__Aim of the task__:
For this exercise, output exactly the lines from the opening line of the listing through the line with "311 250 163.43", skipping pictures.

------------------------------------

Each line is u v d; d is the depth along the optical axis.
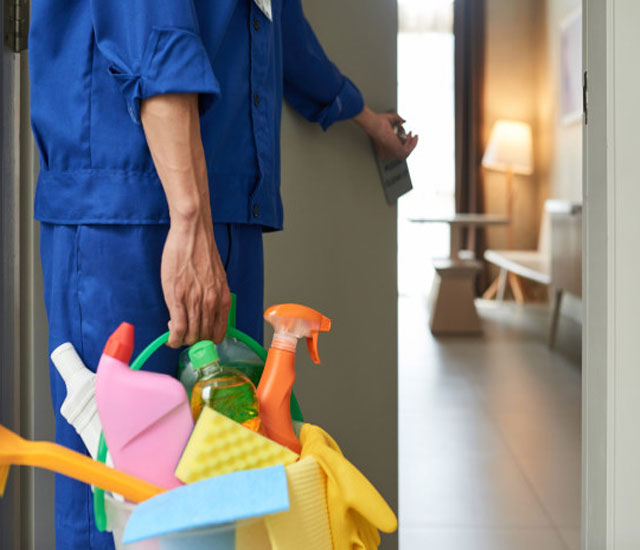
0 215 1.24
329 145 1.69
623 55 1.19
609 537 1.22
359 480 0.75
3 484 0.70
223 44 1.02
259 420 0.79
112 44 0.91
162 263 0.90
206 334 0.90
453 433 3.28
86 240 0.95
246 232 1.10
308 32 1.37
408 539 2.14
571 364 4.86
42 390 1.37
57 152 0.97
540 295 8.27
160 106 0.89
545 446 3.08
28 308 1.36
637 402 1.21
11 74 1.29
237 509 0.65
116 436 0.74
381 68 1.75
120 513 0.72
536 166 8.62
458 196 8.82
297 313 0.83
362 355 1.77
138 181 0.95
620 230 1.20
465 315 6.13
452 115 9.14
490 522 2.27
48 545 1.39
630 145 1.20
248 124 1.06
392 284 1.79
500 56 8.60
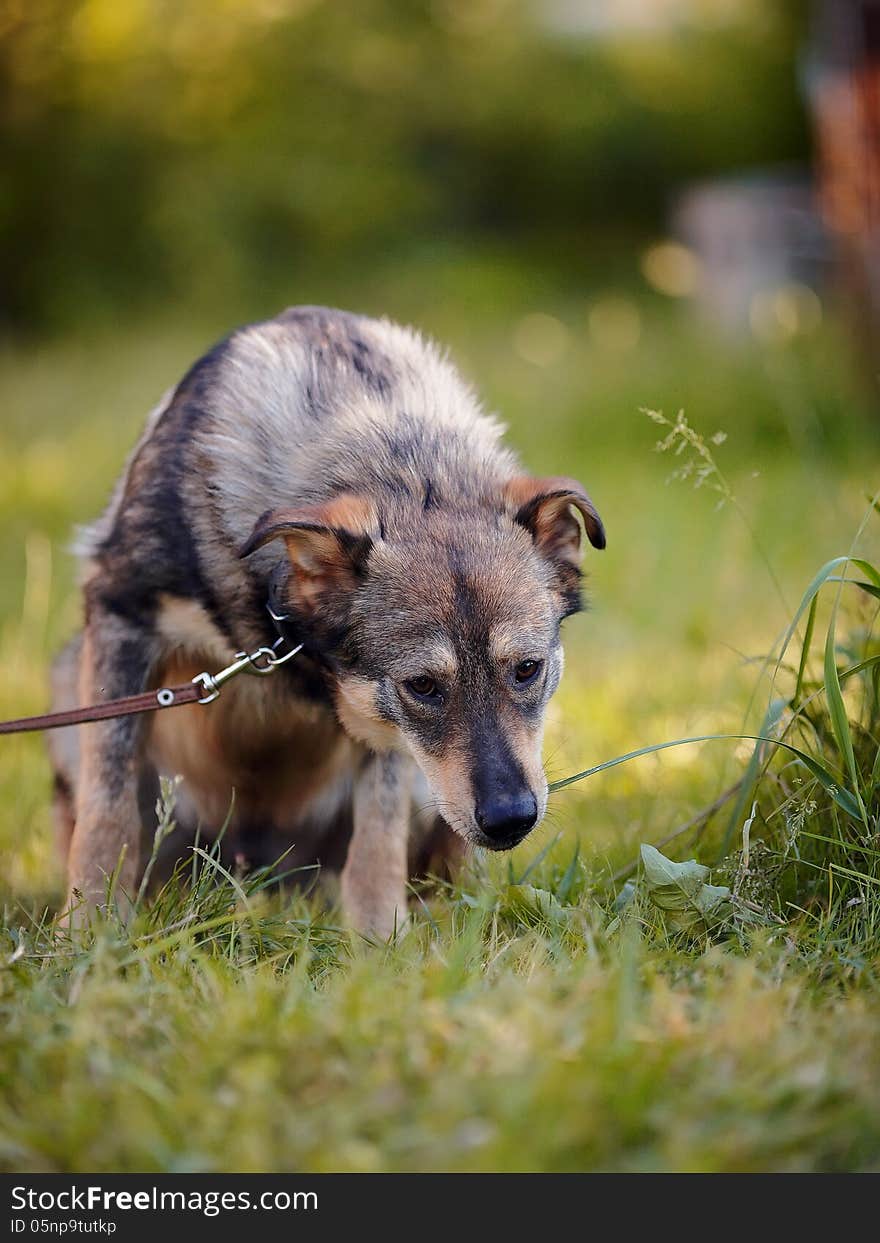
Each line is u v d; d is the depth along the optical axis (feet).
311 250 163.43
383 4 181.47
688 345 98.58
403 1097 16.51
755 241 109.40
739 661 38.65
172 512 27.61
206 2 158.40
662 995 19.15
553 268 170.81
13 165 139.33
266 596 26.99
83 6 138.72
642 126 182.29
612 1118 16.16
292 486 27.20
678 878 23.79
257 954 23.03
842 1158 16.16
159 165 153.99
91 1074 17.48
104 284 143.74
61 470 73.56
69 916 25.13
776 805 26.45
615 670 44.42
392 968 21.50
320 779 30.81
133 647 28.71
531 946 22.27
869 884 23.27
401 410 28.25
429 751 25.22
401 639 25.05
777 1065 17.20
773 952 21.71
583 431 78.79
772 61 183.32
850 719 27.20
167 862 31.45
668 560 54.24
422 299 150.20
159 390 93.61
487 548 25.58
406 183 172.55
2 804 35.83
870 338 70.74
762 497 57.88
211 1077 17.34
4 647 48.34
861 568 24.84
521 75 185.37
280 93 171.83
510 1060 16.89
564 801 32.45
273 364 28.50
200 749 30.09
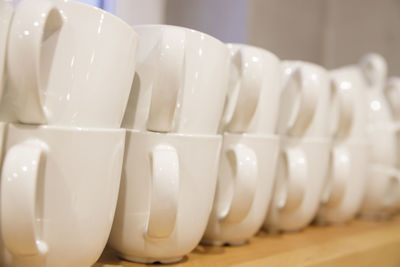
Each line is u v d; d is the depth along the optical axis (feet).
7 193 0.85
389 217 2.30
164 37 1.08
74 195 0.96
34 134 0.93
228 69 1.32
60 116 0.95
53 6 0.90
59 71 0.95
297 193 1.58
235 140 1.40
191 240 1.25
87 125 0.99
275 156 1.53
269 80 1.47
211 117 1.26
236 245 1.53
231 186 1.43
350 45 3.14
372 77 2.23
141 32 1.20
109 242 1.26
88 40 0.97
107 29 1.00
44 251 0.94
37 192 0.94
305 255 1.45
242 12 2.33
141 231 1.19
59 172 0.94
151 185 1.17
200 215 1.25
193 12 2.35
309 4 2.84
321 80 1.69
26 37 0.85
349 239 1.74
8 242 0.88
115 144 1.05
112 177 1.05
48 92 0.94
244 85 1.31
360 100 1.93
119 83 1.05
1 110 0.95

------------------------------------

__Answer section__:
Each line is u v d; d is the depth along the optical axis.
0 215 1.24
329 145 1.69
623 55 1.19
609 537 1.22
359 480 0.75
3 484 0.70
223 44 1.02
259 420 0.79
112 44 0.91
162 263 0.90
206 334 0.90
453 433 3.28
86 240 0.95
246 232 1.10
308 32 1.37
408 539 2.14
571 364 4.86
42 390 1.37
57 152 0.97
540 295 8.27
160 106 0.89
545 446 3.08
28 308 1.36
637 402 1.21
11 74 1.29
237 509 0.65
116 436 0.74
381 68 1.75
120 513 0.72
536 166 8.62
458 196 8.82
297 313 0.83
362 355 1.77
138 181 0.95
620 230 1.20
465 315 6.13
452 115 9.14
490 522 2.27
48 545 1.39
630 145 1.20
248 124 1.06
392 284 1.79
500 56 8.60
Each line is u v d; d is the depth along the optical axis (feet).
311 250 163.43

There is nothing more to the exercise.